┌──

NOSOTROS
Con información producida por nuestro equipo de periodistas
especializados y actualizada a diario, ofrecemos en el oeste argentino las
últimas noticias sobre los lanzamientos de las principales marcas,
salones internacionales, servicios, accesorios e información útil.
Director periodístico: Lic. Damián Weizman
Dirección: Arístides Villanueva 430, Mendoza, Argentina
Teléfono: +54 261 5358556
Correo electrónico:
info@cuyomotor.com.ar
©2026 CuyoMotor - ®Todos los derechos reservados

└──
┌──

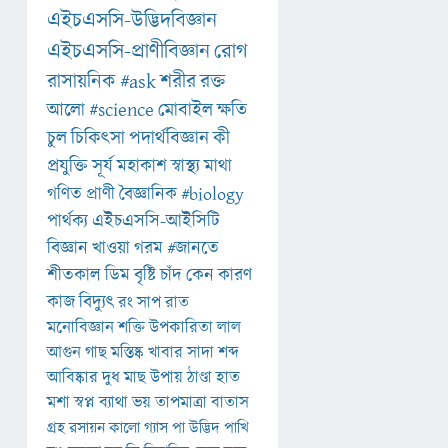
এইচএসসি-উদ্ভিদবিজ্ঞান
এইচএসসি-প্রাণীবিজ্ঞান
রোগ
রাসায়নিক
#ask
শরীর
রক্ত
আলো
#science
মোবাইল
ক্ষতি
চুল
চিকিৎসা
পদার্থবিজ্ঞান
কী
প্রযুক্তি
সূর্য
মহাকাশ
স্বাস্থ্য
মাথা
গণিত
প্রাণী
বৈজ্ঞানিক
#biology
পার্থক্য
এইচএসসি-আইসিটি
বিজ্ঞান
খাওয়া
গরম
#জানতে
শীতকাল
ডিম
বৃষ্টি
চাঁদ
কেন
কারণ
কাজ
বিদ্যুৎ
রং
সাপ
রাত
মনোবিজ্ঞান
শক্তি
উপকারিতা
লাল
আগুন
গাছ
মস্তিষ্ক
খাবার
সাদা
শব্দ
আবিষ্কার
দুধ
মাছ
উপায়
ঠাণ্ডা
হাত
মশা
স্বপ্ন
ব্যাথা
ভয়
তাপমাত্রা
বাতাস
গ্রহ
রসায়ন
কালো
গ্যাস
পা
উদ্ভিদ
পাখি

└──
┌──

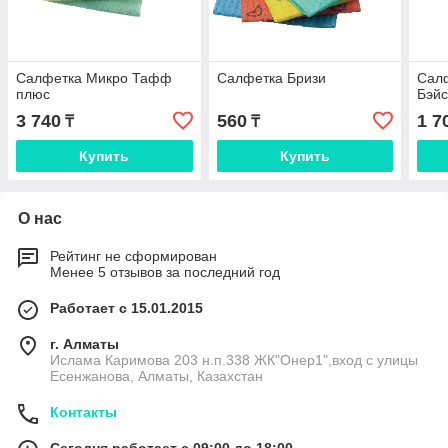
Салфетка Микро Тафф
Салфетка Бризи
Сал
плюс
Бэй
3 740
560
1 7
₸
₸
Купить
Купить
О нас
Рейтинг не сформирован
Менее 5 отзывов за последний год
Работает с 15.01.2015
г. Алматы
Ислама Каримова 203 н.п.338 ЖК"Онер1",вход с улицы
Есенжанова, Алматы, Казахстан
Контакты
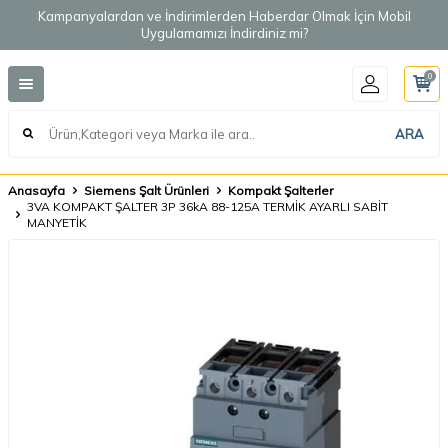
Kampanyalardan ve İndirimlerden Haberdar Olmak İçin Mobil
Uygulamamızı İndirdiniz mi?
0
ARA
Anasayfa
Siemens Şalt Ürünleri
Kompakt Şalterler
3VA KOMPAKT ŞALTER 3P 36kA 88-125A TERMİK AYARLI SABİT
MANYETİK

└──

From the records above, pull out each line that has "Алматы".

г. Алматы
Есенжанова, Алматы, Казахстан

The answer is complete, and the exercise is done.